Several more days passed. Louie caught nothing, and his hook supply dwindled. No more birds landed on the raft. Periodically, rain replenished the water tins, but only partway.

The men floated in a sensory vacuum. When the weather was calm, the ocean was silent. There was nothing to touch but water, skin, hair, and canvas. Other than the charred smell of the raft, there were no odors. There was nothing to look at but sky and sea. At some point, Louie stuck his finger in his ear and felt wax there. He smelled his finger, and by virtue of being new, the scent of the wax was curiously refreshing. He developed a habit of twisting his finger in his ear and sniffing it. Phil began doing it too.

When Louie slept, he dreamed of being on land, trying to sleep, but there was never a place to rest safely—only rocks, sucking mud, beds of cactus. He would be on perilous cliffs or unstable boulders, and the ground would heave and shift under his weight. Phil was having the same dreams.
^^^^^^^^^^^^^^^^
*What you should do*. Please pick up the raft passage after its last sentence and continue it.
^^^^^^^^^^^^^^^^
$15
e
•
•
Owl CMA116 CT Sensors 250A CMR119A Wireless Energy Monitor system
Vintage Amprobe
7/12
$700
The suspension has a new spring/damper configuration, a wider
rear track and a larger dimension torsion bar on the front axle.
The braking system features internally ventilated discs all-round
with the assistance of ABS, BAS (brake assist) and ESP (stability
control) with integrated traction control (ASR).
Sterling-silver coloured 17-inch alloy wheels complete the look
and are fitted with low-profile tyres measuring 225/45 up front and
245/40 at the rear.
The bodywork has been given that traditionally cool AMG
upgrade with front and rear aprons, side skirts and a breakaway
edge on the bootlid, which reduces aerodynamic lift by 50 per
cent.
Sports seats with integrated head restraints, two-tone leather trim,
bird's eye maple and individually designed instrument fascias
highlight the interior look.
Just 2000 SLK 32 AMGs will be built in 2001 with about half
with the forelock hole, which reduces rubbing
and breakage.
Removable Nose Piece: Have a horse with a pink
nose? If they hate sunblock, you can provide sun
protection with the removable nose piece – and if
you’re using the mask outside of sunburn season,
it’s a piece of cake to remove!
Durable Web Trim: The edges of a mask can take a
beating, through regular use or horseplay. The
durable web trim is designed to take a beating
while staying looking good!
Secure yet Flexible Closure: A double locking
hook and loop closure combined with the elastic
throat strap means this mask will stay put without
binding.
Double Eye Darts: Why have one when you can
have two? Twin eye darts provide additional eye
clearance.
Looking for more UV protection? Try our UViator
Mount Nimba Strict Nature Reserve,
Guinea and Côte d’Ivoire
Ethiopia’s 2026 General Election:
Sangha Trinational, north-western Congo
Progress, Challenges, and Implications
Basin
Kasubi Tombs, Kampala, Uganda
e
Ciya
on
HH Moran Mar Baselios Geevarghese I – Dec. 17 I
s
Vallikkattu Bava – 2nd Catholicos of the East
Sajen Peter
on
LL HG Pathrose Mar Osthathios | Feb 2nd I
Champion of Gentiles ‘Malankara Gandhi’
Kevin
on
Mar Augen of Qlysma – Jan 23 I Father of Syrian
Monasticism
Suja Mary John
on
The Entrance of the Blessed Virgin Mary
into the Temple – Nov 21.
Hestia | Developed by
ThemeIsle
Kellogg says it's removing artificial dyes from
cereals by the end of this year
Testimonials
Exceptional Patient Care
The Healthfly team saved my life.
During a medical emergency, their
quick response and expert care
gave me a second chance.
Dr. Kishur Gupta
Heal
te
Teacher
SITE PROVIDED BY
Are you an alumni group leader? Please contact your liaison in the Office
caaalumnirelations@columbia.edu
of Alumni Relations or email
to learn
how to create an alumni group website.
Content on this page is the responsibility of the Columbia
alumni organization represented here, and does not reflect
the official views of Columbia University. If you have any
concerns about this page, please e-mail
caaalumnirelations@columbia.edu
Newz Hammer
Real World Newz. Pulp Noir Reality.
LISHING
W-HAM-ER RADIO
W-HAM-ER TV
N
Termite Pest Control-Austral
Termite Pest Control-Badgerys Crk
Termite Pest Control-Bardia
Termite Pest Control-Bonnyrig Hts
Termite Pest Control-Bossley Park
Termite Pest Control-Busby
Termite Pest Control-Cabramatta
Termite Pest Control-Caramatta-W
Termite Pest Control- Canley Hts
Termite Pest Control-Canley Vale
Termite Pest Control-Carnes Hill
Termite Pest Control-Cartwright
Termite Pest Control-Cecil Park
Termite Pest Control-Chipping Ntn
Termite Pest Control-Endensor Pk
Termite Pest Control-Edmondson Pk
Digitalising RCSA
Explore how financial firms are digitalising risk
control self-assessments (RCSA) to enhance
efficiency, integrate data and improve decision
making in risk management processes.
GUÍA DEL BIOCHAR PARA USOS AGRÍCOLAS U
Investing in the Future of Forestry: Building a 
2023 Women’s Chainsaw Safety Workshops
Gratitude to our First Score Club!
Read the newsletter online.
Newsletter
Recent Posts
^^^^^^^^^^^^^^^^
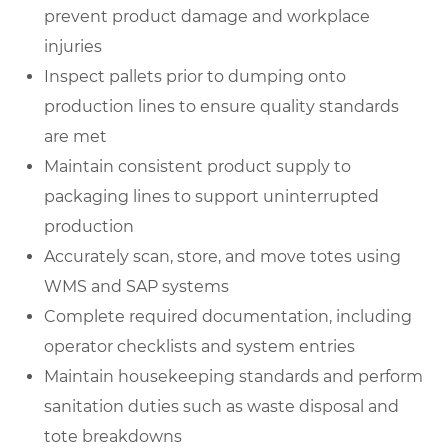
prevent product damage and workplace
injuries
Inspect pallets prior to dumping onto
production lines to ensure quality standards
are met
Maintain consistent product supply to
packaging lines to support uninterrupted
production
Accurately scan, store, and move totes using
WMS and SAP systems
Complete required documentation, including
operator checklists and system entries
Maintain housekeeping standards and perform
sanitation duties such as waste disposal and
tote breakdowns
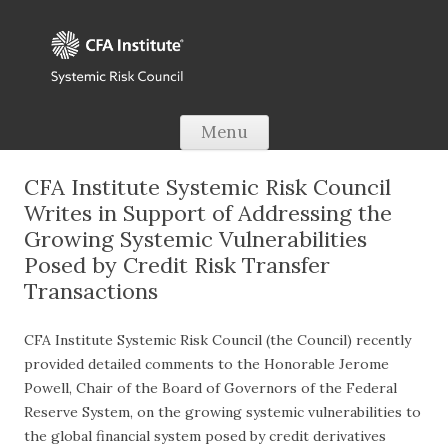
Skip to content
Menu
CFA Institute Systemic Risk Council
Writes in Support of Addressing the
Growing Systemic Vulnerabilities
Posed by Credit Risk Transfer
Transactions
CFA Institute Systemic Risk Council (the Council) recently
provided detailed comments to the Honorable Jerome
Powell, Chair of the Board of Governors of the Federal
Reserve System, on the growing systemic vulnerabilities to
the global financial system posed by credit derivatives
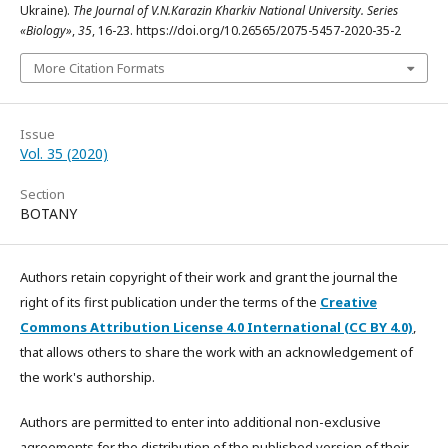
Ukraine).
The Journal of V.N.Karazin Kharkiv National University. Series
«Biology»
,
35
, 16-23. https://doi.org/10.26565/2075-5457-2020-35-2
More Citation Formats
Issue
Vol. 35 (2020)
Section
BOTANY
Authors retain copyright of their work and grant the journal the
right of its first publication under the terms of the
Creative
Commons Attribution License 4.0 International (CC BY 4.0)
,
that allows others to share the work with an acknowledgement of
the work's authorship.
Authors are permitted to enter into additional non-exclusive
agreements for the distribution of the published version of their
^^^^^^^^^^^^^^^^
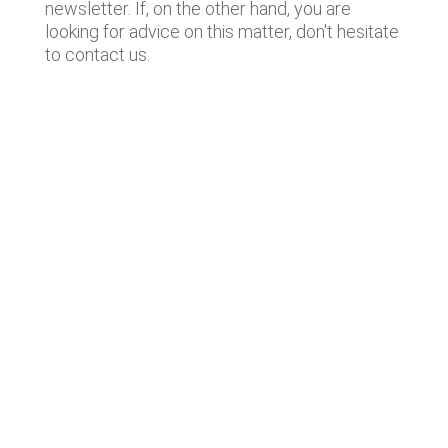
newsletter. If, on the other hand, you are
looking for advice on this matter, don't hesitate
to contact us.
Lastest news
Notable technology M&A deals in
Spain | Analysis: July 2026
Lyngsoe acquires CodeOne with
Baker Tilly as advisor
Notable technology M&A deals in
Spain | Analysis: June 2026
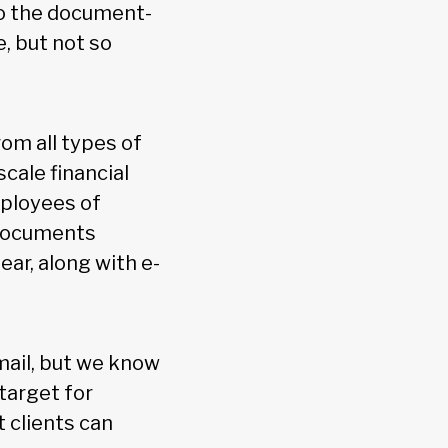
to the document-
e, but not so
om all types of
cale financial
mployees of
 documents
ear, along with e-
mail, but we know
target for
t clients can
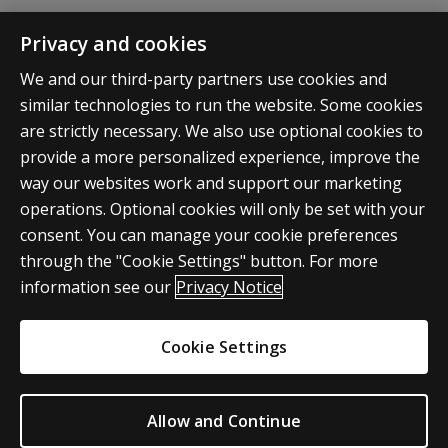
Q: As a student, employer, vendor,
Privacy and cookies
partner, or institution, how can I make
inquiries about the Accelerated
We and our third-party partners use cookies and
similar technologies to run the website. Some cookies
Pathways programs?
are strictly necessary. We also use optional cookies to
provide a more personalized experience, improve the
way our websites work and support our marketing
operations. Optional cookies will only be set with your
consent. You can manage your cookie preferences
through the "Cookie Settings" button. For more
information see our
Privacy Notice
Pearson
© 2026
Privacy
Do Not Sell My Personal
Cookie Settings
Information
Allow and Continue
^^^^^^^^^^^^^^^^
*Final answer*.
As time passed, Phil began thinking about an article, written by the World War I ace pilot Eddie Rickenbacker, that he had read in Life magazine that winter. The previous October, a B-17 carrying Rickenbacker and a crew over the Pacific had become lost and run out of fuel. The pilot had ditched the plane, and it had floated long enough for the men to get into rafts. The men had drifted for weeks, surviving on stores in the rafts, rainwater, fish, and bird meat. One man had died, and the rest had hallucinated, babbling at invisible companions, singing bizarre songs, arguing about where to pull over the imaginary car in which they were riding. One lieutenant had been visited by a specter who had tried to lure him to the bottom of the ocean. Finally, the rafts had split up, and one had reached an island. Natives had radioed to Funafuti, and the other men had been rescued.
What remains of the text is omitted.